_SELECTED EXTRACT:_
========
Atomic effect variables (?)

[omegametabroccolo]

Currently this is not possible:

alias eff<x::X,e::E> = <console,x|e>

test.kk(1,33): parse error: invalid syntax
  encountered effect variable x when an effect label was expected
    hint: effect variables must be after `|` (e.g `<labels|e>`), or by themselves (e.g. `e`)

@daanx In your paper describing Koka's effect system, you mention that "An extra restriction [of the type system] is that effect constants cannot be type variables, i.e. αk is illegal", but I didn't understand why this restriction is necessary from the rest of the paper.

I'm asking because I'm writing a library to write choreographies (1, 2, 3) in Koka, which essentially let you write distributed systems as monolitic programs. For example, the two_buyer example from (1) could be written like this:

fun two-buyer()
  val b1/title = b1.locally fn(_) input()
  val s/title = b1.comm(s, b1/title)
  val s/price = s.locally fn(un) catalog.get-price(s/title.un)
  val b1/price = s.comm(b1, s/price)
  val b2/price = s.comm(b2, s/price)
  val b1/contribution = b2.comm(b1, b2-budget)
  val b1/decision = b1.locally fn(un) b1/price <= b1/budget + contribution.un

  // enclave restricts the choreography to b1 and s only
  val b1s/decision = b1.share(s, b1/decision)
  enclave(b1, s) fn(un)

    // This shouldn't typecheck, since b2 isn't part of the sub choreography
    // val b2/dummy = b2.locally fn(_) 42

    if b1s/decision.un then
      val s/delivery = s.locally fn(un) catalog.get-delivery(s/title.un)
      val b1/delivery = s.comm(b1, s/delivery)
      b1.locally fn(un) b1/delivery.un
    else
      b1.locally fn(_) Nothing

I have a choreo effect that provides these operations. Since we want to enforce the census (the set of participants involved in a choreography), the effect should be parametrized over it. With atomic effect variables, we could represent the census with a row:

// A value of type a at location(s) l
type at<a,l::E>
  Local(v: a)
========
_Collected data:_
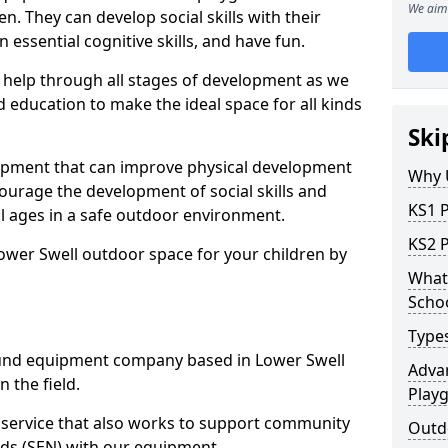
We aim 
n. They can develop social skills with their
 essential cognitive skills, and have fun.
help through all stages of development as we
 education to make the ideal space for all kinds
Ski
uipment that can improve physical development
Why 
courage the development of social skills and
KS1 
ll ages in a safe outdoor environment.
KS2 
ower Swell outdoor space for your children by
What 
Scho
Type
und equipment company based in Lower Swell
Advan
 the field.
Play
t service that also works to support community
Outd
ds (SEN) with our equipment.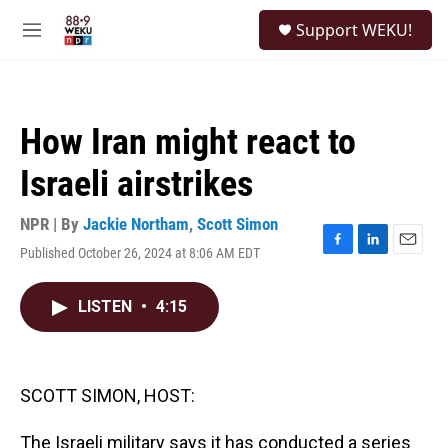
Skip to main content
S
Support WEKU!
e
M
a
e
r
n
c
u
h
How Iran might react to
u
e
Israeli airstrikes
r
y
NPR | By
Jackie Northam
,
Scott Simon
Published October 26, 2024 at 8:06 AM EDT
F
L
E
a
i
m
c
n
a
LISTEN
•
4:15
e
k
i
b
e
l
o
d
o
I
k
n
SCOTT SIMON, HOST:
The Israeli military says it has conducted a series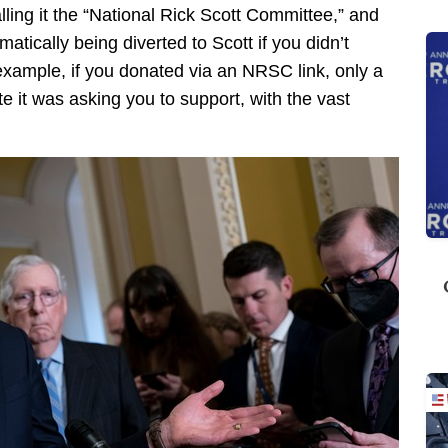
ing it the “National Rick Scott Committee,” and
tically being diverted to Scott if you didn’t
ample, if you donated via an NRSC link, only a
e it was asking you to support, with the vast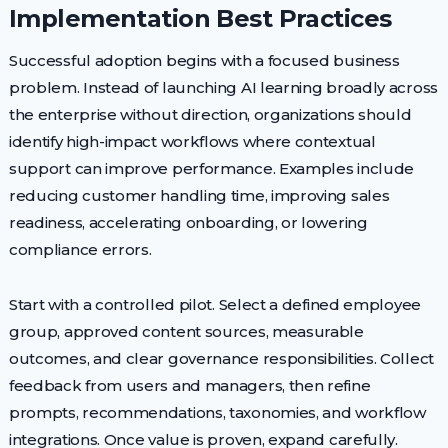
Implementation Best Practices
Successful adoption begins with a focused business
problem. Instead of launching AI learning broadly across
the enterprise without direction, organizations should
identify high-impact workflows where contextual
support can improve performance. Examples include
reducing customer handling time, improving sales
readiness, accelerating onboarding, or lowering
compliance errors.
Start with a controlled pilot. Select a defined employee
group, approved content sources, measurable
outcomes, and clear governance responsibilities. Collect
feedback from users and managers, then refine
prompts, recommendations, taxonomies, and workflow
integrations. Once value is proven, expand carefully.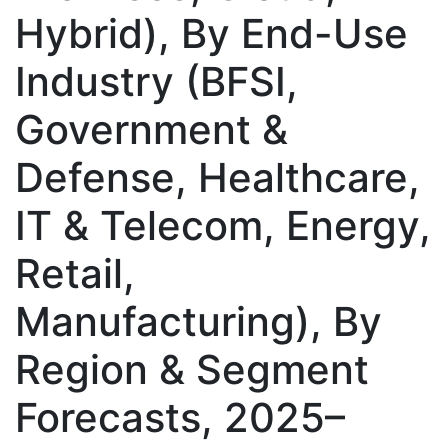
Hybrid), By End-Use
Industry (BFSI,
Government &
Defense, Healthcare,
IT & Telecom, Energy,
Retail,
Manufacturing), By
Region & Segment
Forecasts, 2025–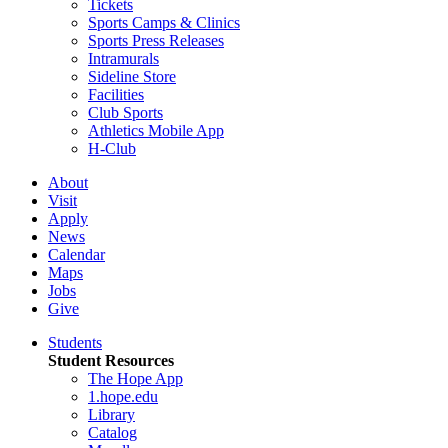
Tickets
Sports Camps & Clinics
Sports Press Releases
Intramurals
Sideline Store
Facilities
Club Sports
Athletics Mobile App
H-Club
About
Visit
Apply
News
Calendar
Maps
Jobs
Give
Students
Student Resources
The Hope App
1.hope.edu
Library
Catalog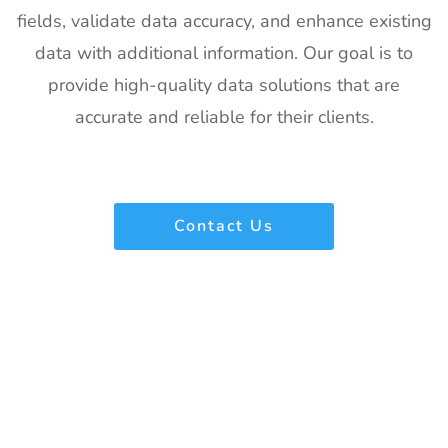
fields, validate data accuracy, and enhance existing
22
IPPE
26th Jan -
Georgia,
data with additional information. Our goal is to
Exhibitor List
28th Jan
USA
2027
provide high-quality data solutions that are
accurate and reliable for their clients.
23
Plastivision
21st Jan-
Mumbai,
Exhibitor List
25th Jan
India
2027
24
SIRHA Lyon
21st Jan-
Lyon, France
Contact Us
Exhibitor List
25th Jan
2027
25
Impressions
21st Jan-
CA, USA
Expo Long
23rd Jan
Beach
2027
Exhibitor List
26
TPIE
20th Jan -
Florida, USA
Exhibitor List
22nd Jan
2027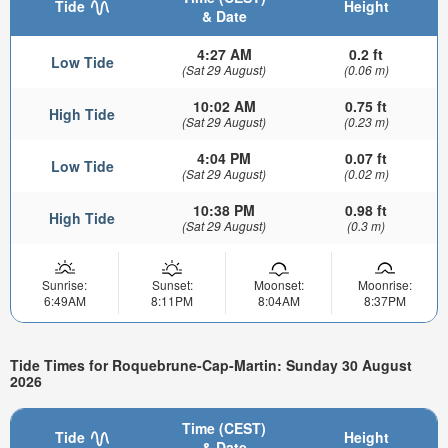
Tide
Height
& Date
4:27 AM
0.2 ft
Low Tide
(Sat 29 August)
(0.06 m)
10:02 AM
0.75 ft
High Tide
(Sat 29 August)
(0.23 m)
4:04 PM
0.07 ft
Low Tide
(Sat 29 August)
(0.02 m)
10:38 PM
0.98 ft
High Tide
(Sat 29 August)
(0.3 m)
Sunrise:
Sunset:
Moonset:
Moonrise:
6:49AM
8:11PM
8:04AM
8:37PM
Tide Times for Roquebrune-Cap-Martin: Sunday 30 August
2026
Time (CEST)
Tide
Height
& Date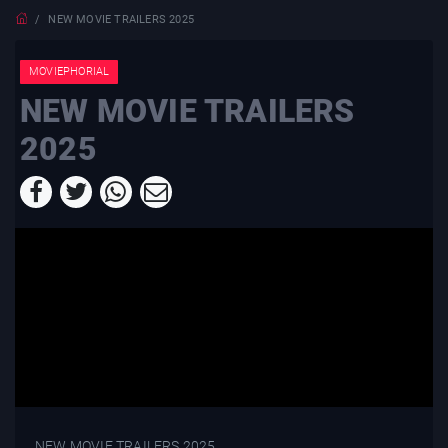
NEW MOVIE TRAILERS 2025
MOVIEPHORIAL
NEW MOVIE TRAILERS
2025
NEW MOVIE TRAILERS 2025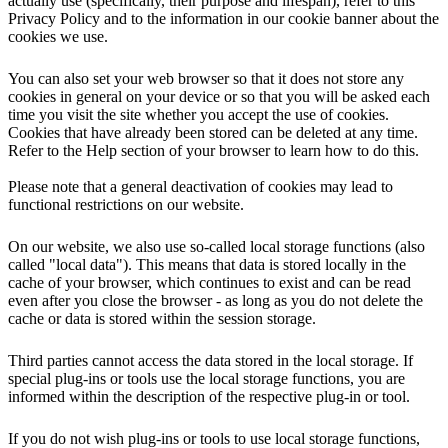
actually use (specifically, their purpose and lifespan), refer to this
Privacy Policy and to the information in our cookie banner about the
cookies we use.
You can also set your web browser so that it does not store any
cookies in general on your device or so that you will be asked each
time you visit the site whether you accept the use of cookies.
Cookies that have already been stored can be deleted at any time.
Refer to the Help section of your browser to learn how to do this.
Please note that a general deactivation of cookies may lead to
functional restrictions on our website.
On our website, we also use so-called local storage functions (also
called "local data"). This means that data is stored locally in the
cache of your browser, which continues to exist and can be read
even after you close the browser - as long as you do not delete the
cache or data is stored within the session storage.
Third parties cannot access the data stored in the local storage. If
special plug-ins or tools use the local storage functions, you are
informed within the description of the respective plug-in or tool.
If you do not wish plug-ins or tools to use local storage functions,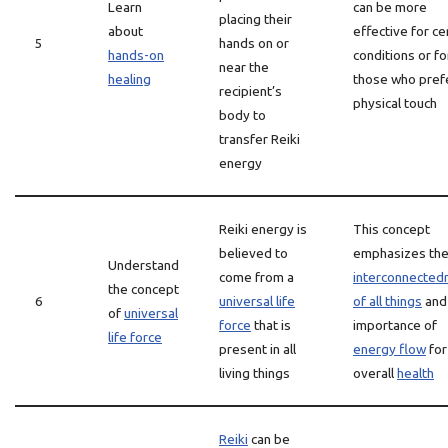
Learn
can be more
placing their
about
effective for ce
5
hands on or
hands-on
conditions or fo
near the
healing
those who pref
recipient’s
physical touch
body to
transfer Reiki
energy
Reiki energy is
This concept
believed to
emphasizes th
Understand
come from a
interconnected
the concept
6
universal life
of all things
and
of
universal
force
that is
importance of
life force
present in all
energy flow
for
living things
overall
health
Reiki
can be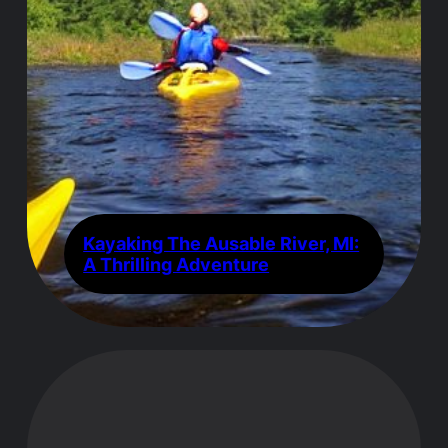
Kayaking The Ausable River, MI:
A Thrilling Adventure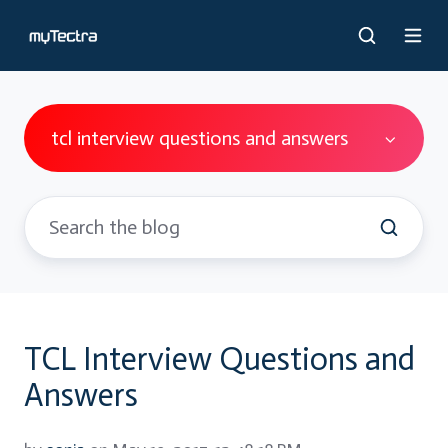
tcl interview questions and answers
TCL Interview Questions and
Answers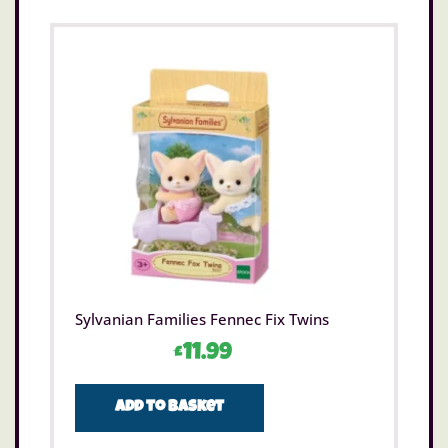
Sylvanian Families Fennec Fix Twins
£
11.99
Add to basket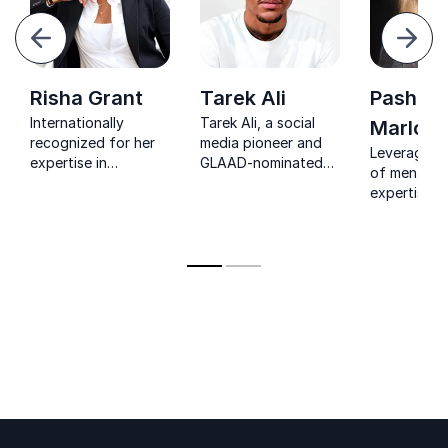
evious
Next
Risha Grant
Tarek Ali
Pasha
Internationally
Tarek Ali, a social
Marlow
recognized for her
media pioneer and
Leverage d
expertise in
GLAAD-nominated
of mental h
diversity, equity, and
podcaster, helps
expertise a
bias, Risha Grant has
organizations
experience 
spoken at
leverage digital
Pasha Marl
institutions like U.S.
storytelling and
keynote on 
Airforce and
holistic wellness to
transformat
Harvard University.
foster inclusive,
neurodivers
transformative
inclusivity 
cultures.
the lens of
intersection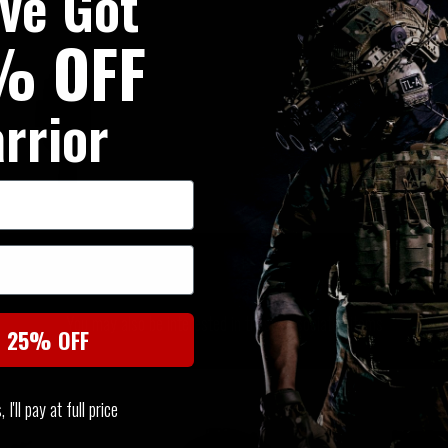
've Got
% OFF
rrior
SIMILAR PRODUCTS
You may also be interested in these associated items
t 25% OFF
I'll pay at full price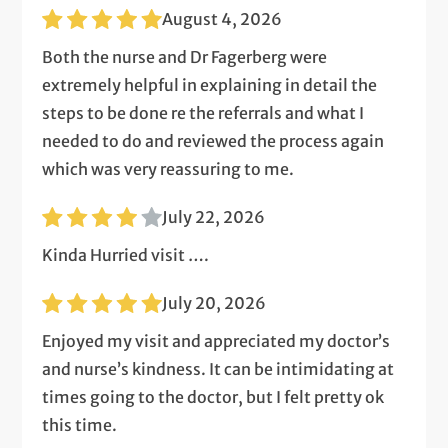
August 4, 2026
Both the nurse and Dr Fagerberg were
extremely helpful in explaining in detail the
steps to be done re the referrals and what I
needed to do and reviewed the process again
which was very reassuring to me.
July 22, 2026
Kinda Hurried visit ….
July 20, 2026
Enjoyed my visit and appreciated my doctor’s
and nurse’s kindness. It can be intimidating at
times going to the doctor, but I felt pretty ok
this time.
========
_EXERCISE AIM:_ Please retype the passage of the Koka effect-variable thread between "fun two-buyer()" and "b2/price = s.comm(b2, s/price)", inclusive.

_EXPECTED OUTPUT:_
fun two-buyer()
  val b1/title = b1.locally fn(_) input()
  val s/title = b1.comm(s, b1/title)
  val s/price = s.locally fn(un) catalog.get-price(s/title.un)
  val b1/price = s.comm(b1, s/price)
  val b2/price = s.comm(b2, s/price)